++++ PASSAGE FOR REVIEW
Wednesday, November 18, 2009

Peace

emotions are high, energy is low and my soul is always well.


It is a really beautiful thing to go through so many emotions in one day - feeling completely worn out and exhausted to emotionally distraught and always, always feeling at peace.



Of course this peace comes from none other than my, our beautiful Savior Jesus.

Isaiah 26:3 says, "You will keep in perfect peace him whose mind is steadfast, because he trusts in you."

Jesus says in John 14:26-27, "But the Counselor, the Holy Spirit, whom the Father will send in my name, will teach you all things and will remind you of everything I have said to you. Peace I leave with you; my peace I give you. I do not give to you as the world gives. Do not let your hearts be troubled and do not be afraid."

Not only do I believe these truths because they are in God's Word - which I hold as eternal truth, but also because I have experienced it in my life!


(this thought was presented to me a few weeks ago by a pastor)
QUESTION:"What is so good, to me, about the Good News of Jesus?"
(and now my response)
++++++++
++++ INPUT FOR THIS TASK
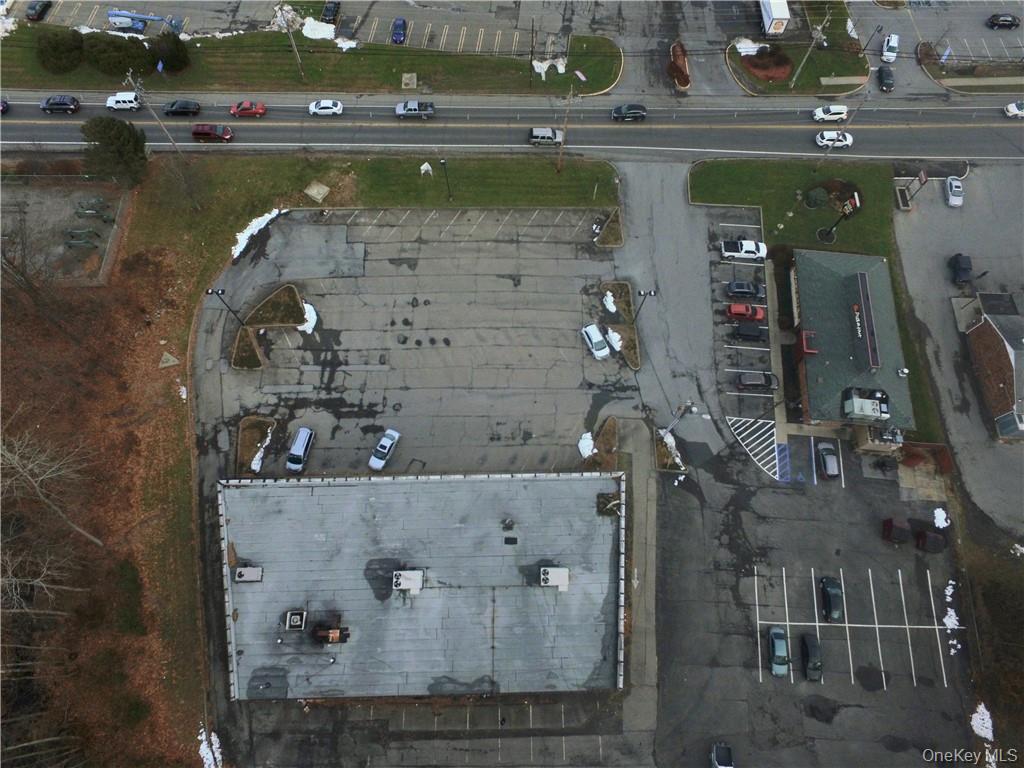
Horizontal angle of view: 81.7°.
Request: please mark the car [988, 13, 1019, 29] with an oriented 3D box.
[{"bbox_3d":[78.849,-58.137,94.729,4.788,1.429,1.816,-3,69,-2],"label":"car"}]

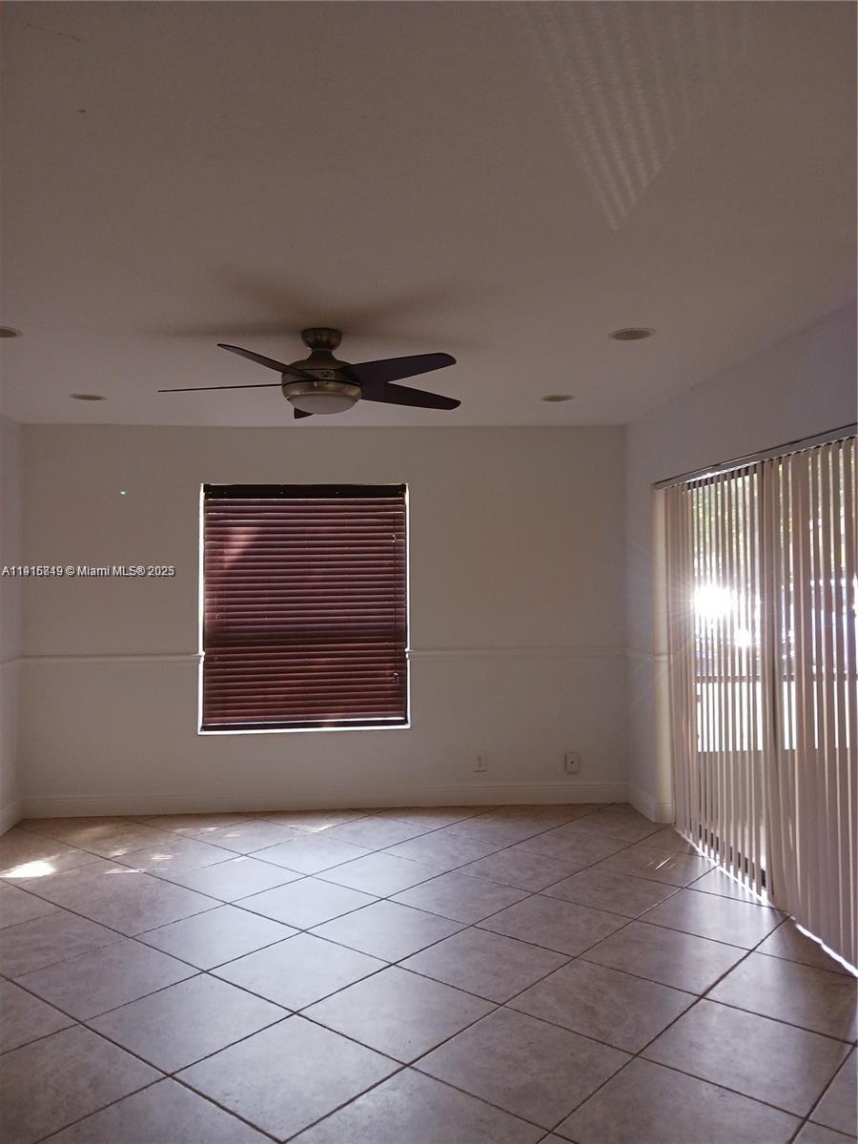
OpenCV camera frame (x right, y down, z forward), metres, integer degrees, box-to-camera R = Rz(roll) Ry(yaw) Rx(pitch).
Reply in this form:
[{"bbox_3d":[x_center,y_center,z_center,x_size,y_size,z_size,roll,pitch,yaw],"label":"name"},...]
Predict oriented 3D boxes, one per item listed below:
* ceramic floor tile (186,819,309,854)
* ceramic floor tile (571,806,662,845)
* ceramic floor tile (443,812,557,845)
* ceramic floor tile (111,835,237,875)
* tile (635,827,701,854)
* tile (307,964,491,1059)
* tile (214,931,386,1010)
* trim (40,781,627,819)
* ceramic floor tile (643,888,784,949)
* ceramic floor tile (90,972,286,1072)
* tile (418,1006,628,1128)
[{"bbox_3d":[-1.011,1.522,5.136,0.498,0.010,0.498,0,0,39],"label":"ceramic floor tile"},{"bbox_3d":[1.114,1.527,5.327,0.500,0.010,0.500,-1,-1,40],"label":"ceramic floor tile"},{"bbox_3d":[0.400,1.541,5.306,0.500,0.010,0.500,0,-1,39],"label":"ceramic floor tile"},{"bbox_3d":[-1.331,1.524,4.735,0.500,0.010,0.500,-1,-1,40],"label":"ceramic floor tile"},{"bbox_3d":[1.482,1.546,5.084,0.424,0.010,0.510,0,-1,39],"label":"tile"},{"bbox_3d":[-0.099,1.506,3.067,0.500,0.010,0.500,-1,-1,40],"label":"tile"},{"bbox_3d":[-0.487,1.509,3.387,0.500,0.010,0.500,-1,-1,40],"label":"tile"},{"bbox_3d":[-0.604,1.455,5.662,3.813,0.129,0.016,0,0,-5],"label":"trim"},{"bbox_3d":[1.250,1.513,3.911,0.500,0.010,0.500,-1,-1,40],"label":"ceramic floor tile"},{"bbox_3d":[-0.807,1.506,2.999,0.500,0.010,0.500,-1,-1,40],"label":"ceramic floor tile"},{"bbox_3d":[0.291,1.509,2.760,0.498,0.010,0.498,0,0,39],"label":"tile"}]

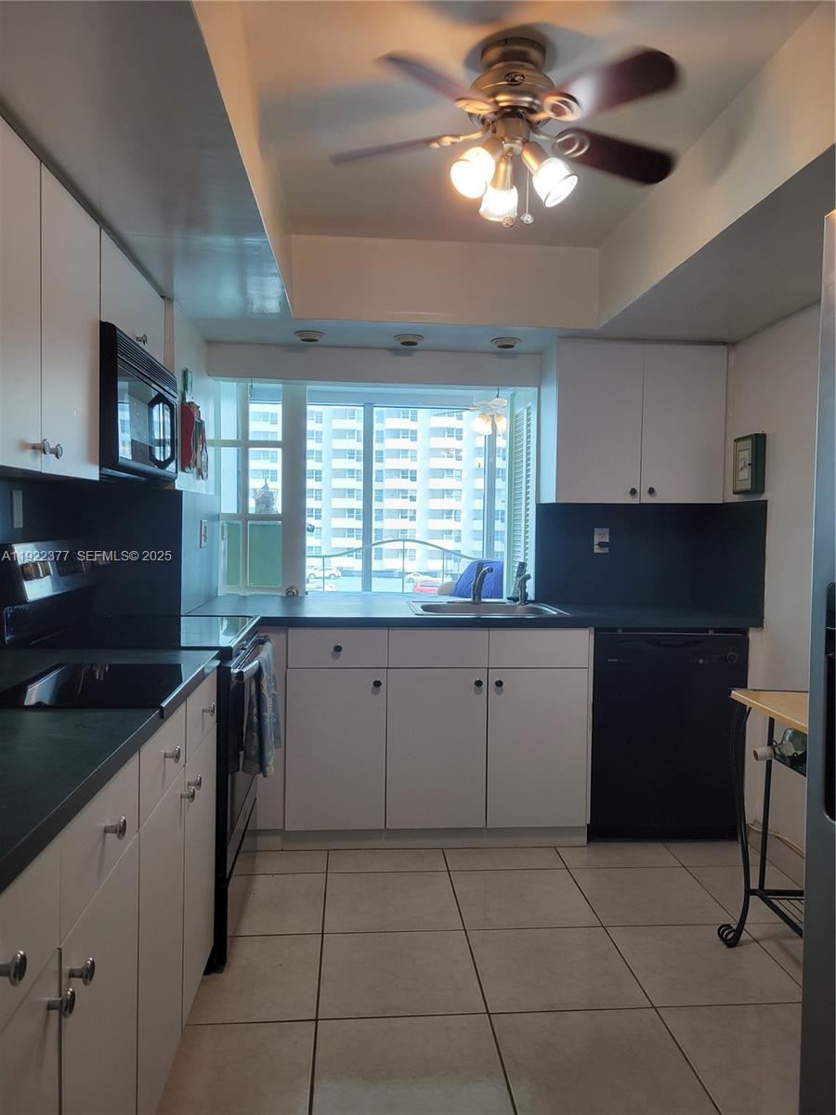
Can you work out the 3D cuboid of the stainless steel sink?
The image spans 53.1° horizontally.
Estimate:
[{"bbox_3d":[0.279,0.301,3.472,0.615,0.183,0.535,1,3,-5],"label":"stainless steel sink"}]

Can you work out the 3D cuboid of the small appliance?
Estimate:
[{"bbox_3d":[-1.016,-0.442,2.599,0.387,0.405,0.757,1,3,-5],"label":"small appliance"}]

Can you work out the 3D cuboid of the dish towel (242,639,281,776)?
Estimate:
[{"bbox_3d":[-0.518,0.494,2.803,0.095,0.410,0.400,1,3,-5],"label":"dish towel"}]

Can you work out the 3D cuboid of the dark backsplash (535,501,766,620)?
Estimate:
[{"bbox_3d":[0.942,-0.006,3.508,0.765,0.456,0.640,1,3,-5],"label":"dark backsplash"}]

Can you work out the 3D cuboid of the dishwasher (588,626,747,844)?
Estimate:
[{"bbox_3d":[0.949,0.697,3.530,0.610,0.858,0.600,1,3,-5],"label":"dishwasher"}]

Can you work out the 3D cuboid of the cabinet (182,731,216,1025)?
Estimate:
++++++++
▶ [LIST OF TASKS]
**A)** In the blog post on peace, which Bible reference is given for the promise of perfect peace to the one whose mind is steadfast?
**B)** Reproduce the entries from the line containing "Can you work out the 3D cuboid of the dish towel" down to the end of the entries, switching "cuboid" to "bounding box" and leaving everything else unchanged.
The blog post and the entries are separate material.

▶ [EXERCISE RESULTS]
**A)** Isaiah 26:3

**B)**
Can you work out the 3D bounding box of the dish towel (242,639,281,776)?
Estimate:
[{"bbox_3d":[-0.518,0.494,2.803,0.095,0.410,0.400,1,3,-5],"label":"dish towel"}]

Can you work out the 3D bounding box of the dark backsplash (535,501,766,620)?
Estimate:
[{"bbox_3d":[0.942,-0.006,3.508,0.765,0.456,0.640,1,3,-5],"label":"dark backsplash"}]

Can you work out the 3D bounding box of the dishwasher (588,626,747,844)?
Estimate:
[{"bbox_3d":[0.949,0.697,3.530,0.610,0.858,0.600,1,3,-5],"label":"dishwasher"}]

Can you work out the 3D bounding box of the cabinet (182,731,216,1025)?
Estimate:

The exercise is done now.